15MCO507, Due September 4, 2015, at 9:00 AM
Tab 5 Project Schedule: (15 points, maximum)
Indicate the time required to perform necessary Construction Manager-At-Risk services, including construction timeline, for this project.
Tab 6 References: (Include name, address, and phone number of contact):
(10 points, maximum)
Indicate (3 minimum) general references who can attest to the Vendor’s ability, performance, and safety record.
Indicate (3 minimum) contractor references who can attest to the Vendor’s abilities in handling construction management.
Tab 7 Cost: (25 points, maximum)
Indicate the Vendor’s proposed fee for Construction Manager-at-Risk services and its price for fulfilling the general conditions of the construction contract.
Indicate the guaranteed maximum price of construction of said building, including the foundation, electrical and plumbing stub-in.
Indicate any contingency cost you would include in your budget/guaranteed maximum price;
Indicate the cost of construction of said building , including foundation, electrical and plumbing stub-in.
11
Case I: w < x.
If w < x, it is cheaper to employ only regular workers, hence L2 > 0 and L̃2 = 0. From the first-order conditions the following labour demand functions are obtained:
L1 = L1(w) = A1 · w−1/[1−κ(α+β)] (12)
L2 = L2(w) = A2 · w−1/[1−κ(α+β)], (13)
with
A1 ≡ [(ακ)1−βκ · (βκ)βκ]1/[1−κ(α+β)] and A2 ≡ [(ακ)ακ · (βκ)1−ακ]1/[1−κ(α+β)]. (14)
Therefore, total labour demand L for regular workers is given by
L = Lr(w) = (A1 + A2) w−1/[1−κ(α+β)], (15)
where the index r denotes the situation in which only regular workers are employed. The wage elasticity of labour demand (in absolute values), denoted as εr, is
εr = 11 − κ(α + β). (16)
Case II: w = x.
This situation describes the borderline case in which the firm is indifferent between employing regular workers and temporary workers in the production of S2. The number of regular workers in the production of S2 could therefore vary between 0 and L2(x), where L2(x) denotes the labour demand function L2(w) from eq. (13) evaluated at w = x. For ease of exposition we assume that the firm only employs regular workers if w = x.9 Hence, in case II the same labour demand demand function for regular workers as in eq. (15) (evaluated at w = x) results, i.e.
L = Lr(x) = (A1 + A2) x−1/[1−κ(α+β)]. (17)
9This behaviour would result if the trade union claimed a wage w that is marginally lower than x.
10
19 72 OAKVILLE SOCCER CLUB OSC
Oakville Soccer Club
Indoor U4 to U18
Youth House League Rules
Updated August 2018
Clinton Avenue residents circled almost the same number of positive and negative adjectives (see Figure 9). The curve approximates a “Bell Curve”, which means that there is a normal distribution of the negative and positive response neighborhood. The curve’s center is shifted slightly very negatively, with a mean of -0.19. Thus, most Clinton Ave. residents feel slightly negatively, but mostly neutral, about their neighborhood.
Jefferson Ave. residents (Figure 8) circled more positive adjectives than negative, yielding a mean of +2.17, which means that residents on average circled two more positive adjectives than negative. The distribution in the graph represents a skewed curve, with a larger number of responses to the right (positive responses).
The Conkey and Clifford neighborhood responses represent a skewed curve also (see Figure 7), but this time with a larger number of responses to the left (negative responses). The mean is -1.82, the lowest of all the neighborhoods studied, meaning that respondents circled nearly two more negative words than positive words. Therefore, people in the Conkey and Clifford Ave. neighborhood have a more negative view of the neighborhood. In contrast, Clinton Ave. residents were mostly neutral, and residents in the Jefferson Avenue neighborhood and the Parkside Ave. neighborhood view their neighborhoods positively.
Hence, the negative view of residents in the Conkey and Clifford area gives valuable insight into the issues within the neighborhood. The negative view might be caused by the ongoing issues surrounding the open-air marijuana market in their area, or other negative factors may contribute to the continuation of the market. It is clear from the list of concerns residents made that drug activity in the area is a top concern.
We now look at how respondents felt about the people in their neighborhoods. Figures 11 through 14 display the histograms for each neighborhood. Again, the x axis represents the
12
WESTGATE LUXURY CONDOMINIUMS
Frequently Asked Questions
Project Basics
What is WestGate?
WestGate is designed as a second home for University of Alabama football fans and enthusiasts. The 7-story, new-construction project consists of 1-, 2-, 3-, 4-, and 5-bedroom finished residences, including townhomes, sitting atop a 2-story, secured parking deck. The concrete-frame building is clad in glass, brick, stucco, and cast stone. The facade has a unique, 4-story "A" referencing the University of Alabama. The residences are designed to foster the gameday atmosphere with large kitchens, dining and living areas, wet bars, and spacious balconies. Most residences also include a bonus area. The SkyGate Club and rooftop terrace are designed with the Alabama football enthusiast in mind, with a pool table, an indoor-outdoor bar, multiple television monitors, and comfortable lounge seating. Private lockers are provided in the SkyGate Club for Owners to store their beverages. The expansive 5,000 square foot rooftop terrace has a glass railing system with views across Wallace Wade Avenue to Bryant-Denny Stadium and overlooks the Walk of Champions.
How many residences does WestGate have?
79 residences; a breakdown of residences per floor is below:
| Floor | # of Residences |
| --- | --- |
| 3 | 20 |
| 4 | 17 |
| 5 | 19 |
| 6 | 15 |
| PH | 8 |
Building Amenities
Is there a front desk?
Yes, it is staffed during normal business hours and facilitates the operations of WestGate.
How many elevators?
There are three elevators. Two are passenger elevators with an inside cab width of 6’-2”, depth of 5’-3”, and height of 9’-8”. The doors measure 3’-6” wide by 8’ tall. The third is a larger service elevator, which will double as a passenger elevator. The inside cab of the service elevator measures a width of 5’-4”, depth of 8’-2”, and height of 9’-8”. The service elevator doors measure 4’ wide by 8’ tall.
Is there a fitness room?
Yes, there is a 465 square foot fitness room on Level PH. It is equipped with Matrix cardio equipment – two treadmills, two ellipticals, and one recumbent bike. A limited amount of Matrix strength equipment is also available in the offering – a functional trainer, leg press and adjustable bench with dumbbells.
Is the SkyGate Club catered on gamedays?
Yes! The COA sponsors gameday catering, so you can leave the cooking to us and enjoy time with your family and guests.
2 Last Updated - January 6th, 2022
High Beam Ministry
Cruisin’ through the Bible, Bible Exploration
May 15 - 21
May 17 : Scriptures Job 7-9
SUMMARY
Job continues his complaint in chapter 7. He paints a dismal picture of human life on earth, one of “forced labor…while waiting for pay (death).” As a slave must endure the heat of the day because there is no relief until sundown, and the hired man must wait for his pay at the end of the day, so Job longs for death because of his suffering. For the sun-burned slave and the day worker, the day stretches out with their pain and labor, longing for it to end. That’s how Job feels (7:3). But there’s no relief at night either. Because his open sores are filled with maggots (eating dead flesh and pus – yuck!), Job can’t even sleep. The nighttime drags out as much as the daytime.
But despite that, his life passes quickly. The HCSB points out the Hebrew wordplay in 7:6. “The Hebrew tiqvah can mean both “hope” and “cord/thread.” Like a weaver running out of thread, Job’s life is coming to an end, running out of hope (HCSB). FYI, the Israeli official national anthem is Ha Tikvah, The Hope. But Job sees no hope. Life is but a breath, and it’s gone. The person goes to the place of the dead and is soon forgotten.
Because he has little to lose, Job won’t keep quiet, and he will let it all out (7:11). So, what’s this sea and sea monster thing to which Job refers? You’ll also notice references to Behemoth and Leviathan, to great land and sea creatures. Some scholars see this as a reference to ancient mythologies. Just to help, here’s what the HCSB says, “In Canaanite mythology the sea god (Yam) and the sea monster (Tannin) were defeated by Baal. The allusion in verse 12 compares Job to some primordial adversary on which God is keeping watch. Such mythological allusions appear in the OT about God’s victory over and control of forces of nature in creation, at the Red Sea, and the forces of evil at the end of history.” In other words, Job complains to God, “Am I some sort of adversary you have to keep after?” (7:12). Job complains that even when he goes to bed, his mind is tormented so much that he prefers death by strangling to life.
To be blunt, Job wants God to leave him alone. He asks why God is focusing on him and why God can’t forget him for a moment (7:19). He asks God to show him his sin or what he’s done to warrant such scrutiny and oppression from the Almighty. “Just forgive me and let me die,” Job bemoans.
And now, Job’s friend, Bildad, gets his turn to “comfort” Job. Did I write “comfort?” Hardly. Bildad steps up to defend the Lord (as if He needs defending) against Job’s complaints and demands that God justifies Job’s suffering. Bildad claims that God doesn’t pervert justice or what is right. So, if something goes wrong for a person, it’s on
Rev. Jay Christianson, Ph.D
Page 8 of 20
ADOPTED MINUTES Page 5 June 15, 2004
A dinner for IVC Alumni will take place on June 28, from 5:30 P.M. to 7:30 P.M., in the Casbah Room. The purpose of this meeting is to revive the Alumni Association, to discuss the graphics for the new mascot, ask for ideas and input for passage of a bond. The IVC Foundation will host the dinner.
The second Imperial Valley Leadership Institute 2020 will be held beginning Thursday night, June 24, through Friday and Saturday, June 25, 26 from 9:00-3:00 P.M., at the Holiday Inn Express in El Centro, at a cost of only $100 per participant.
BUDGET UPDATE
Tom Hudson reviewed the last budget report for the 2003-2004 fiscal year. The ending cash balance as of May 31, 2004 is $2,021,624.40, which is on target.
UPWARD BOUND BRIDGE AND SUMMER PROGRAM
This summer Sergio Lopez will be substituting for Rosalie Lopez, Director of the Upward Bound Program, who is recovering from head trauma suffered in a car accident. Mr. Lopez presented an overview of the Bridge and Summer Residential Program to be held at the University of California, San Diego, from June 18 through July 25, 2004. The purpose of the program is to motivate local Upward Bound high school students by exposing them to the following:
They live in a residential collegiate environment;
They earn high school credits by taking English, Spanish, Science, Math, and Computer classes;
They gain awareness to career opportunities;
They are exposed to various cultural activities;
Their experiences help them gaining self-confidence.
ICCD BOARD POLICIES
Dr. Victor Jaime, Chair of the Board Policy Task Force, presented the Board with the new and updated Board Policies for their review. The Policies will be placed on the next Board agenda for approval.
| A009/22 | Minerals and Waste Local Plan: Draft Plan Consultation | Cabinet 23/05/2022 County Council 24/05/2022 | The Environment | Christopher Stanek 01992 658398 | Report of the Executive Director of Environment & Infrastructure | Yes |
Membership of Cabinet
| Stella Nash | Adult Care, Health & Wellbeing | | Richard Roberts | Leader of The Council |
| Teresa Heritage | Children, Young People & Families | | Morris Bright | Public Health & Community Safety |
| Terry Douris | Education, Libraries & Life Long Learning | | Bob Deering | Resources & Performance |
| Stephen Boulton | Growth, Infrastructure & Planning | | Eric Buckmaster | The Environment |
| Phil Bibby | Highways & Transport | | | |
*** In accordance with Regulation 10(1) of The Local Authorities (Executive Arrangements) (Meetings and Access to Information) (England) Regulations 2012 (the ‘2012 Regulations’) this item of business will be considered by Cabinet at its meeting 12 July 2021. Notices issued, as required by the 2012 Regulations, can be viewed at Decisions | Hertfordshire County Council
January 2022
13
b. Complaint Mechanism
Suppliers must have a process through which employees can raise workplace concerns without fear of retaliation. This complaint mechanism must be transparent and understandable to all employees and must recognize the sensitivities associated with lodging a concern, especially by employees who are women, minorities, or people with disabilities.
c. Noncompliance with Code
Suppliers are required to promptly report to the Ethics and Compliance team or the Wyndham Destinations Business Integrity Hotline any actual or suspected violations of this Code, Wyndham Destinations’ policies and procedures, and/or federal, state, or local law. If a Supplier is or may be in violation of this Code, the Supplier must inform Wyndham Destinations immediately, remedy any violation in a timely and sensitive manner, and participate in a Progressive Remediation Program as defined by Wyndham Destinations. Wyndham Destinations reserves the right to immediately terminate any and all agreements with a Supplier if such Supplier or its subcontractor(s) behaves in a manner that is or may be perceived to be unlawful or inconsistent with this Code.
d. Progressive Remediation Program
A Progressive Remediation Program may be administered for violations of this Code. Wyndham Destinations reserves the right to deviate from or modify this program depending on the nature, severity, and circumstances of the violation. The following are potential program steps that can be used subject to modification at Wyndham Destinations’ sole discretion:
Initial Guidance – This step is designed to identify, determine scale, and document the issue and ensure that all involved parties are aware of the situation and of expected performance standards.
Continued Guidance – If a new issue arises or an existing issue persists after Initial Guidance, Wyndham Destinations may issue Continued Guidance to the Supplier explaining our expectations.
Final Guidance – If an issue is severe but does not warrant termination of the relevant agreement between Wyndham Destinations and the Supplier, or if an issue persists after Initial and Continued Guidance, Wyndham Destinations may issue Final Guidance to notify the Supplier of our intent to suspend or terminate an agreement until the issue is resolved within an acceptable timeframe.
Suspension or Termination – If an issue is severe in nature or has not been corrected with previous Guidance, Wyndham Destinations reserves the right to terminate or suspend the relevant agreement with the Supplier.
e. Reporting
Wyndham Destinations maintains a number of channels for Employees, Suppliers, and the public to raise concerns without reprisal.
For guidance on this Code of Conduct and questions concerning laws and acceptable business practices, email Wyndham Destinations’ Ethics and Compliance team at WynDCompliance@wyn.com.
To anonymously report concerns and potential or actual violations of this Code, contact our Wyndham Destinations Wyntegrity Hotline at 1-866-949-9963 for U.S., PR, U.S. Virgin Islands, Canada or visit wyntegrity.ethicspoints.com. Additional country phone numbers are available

- WHAT IS REQUIRED: Include the first line, the line containing "Indicate any contingency", and every line between them, copied exactly from the material above; output no other line.

- WRITTEN SOLUTION:
15MCO507, Due September 4, 2015, at 9:00 AM
Tab 5 Project Schedule: (15 points, maximum)
Indicate the time required to perform necessary Construction Manager-At-Risk services, including construction timeline, for this project.
Tab 6 References: (Include name, address, and phone number of contact):
(10 points, maximum)
Indicate (3 minimum) general references who can attest to the Vendor’s ability, performance, and safety record.
Indicate (3 minimum) contractor references who can attest to the Vendor’s abilities in handling construction management.
Tab 7 Cost: (25 points, maximum)
Indicate the Vendor’s proposed fee for Construction Manager-at-Risk services and its price for fulfilling the general conditions of the construction contract.
Indicate the guaranteed maximum price of construction of said building, including the foundation, electrical and plumbing stub-in.
Indicate any contingency cost you would include in your budget/guaranteed maximum price;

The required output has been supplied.